EXERCISES
(A) In the article about protest music in Iran, how many hours did Parisa spend downloading Shahin Najafi's songs?
(B) Carry on writing the article about protest music in Iran from the point where it stops.

PROVIDED TEXT
____
Tuesday 8 June 2010

Music Stirs the Embers of Protest in Iran

Parisa remembers the precise moment she heard her first song by Shahin Najafi, an Iranian rapper living in exile in Germany, on her illegal satellite television in the small city of Karadj, west of Tehran.
“His words cut through me like a knife,” she said.
Parisa, a 24-year-old university student, stayed up long after midnight one night, when the Internet connection was faster, and spent six hours downloading Mr. Najafi’s songs.
Since the Iranian authorities have cracked down on the demonstrations that rocked the country after a disputed election a year ago, a flood of protest music has rushed in to comfort and inspire the opposition. If anything, as the street protests have been silenced, the music has grown louder and angrier.
The government has tried all manner of methods to mute what has become known as “resistance music.” It has blocked Web sites used to download songs and shut down social networking sites, which the opposition also used to organize protests and distribute videos of government and paramilitary violence.
In April, a shadowy pro-government group that calls itself “the cyber army” shut down Mr. Najafi’s Web site. The group, which hacked Iranian Twitter in December, left a message saying the site had been “conquered by anonymous soldiers of Imam Zaman,” a reference to the Shiite messiah.
____
SUPPLIED DATA
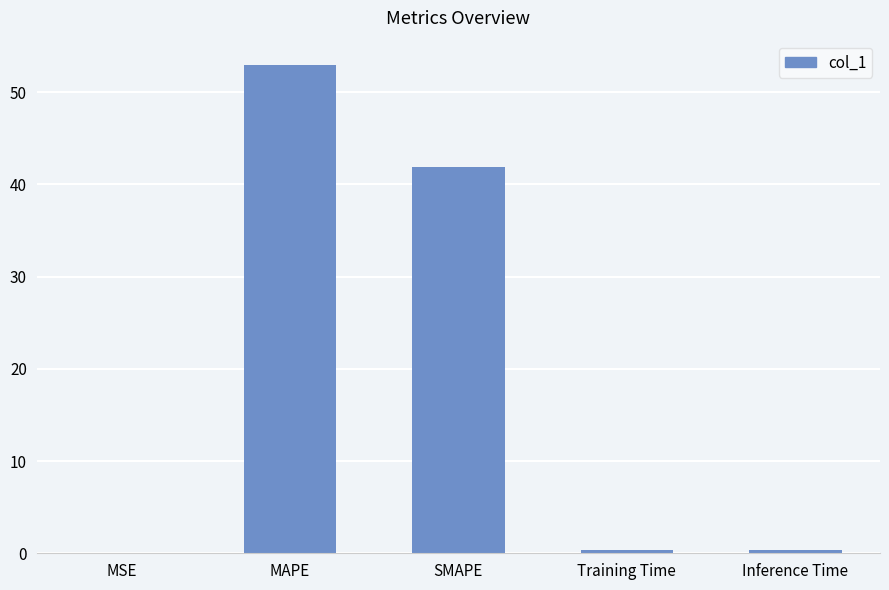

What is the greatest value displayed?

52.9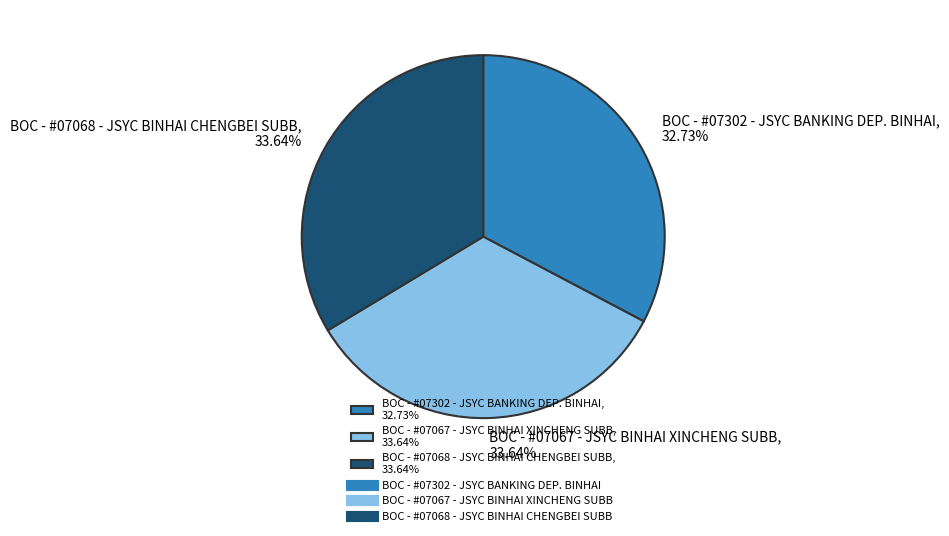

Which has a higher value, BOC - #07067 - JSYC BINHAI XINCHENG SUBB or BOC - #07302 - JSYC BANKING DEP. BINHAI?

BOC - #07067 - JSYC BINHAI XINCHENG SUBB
____
WRITTEN RESPONSES
(A) Six hours.

(B)
In late December, the authorities detained Shahram Nazeri, a prominent Persian classical musician who had recorded the song “We Are Not Dirt or Dust,” a tart response to the words President Mahmoud Ahmadinejad used to characterize the antigovernment protesters. The government briefly took his passport, detained and intimidated him; he has not released anything since.
But clamping down on music in the digital age is like squeezing a wet sponge. Protest songs are downloaded on the Internet, sold in the black market or shared via Bluetooth, a wireless technology that Iranians have adapted to share files on cellphones, bypassing the Internet altogether. Fans have also made dozens of homemade videos, setting montages of protest images to music and posting them online.
Parisa first heard Mr. Najafi’s song on Pars TV, an opposition satellite channel beamed out of Los Angeles. And, despite being blocked by the government since last summer, Mr. Najafi’s Web site can still be found by computer-savvy Iranians with the help of circumvention software.
“Music has become a tool for resisting the regime,” said Abbas Milani, the director of Iranian studies at Stanford University. “Music has never been as extensive and diverse as it is today.”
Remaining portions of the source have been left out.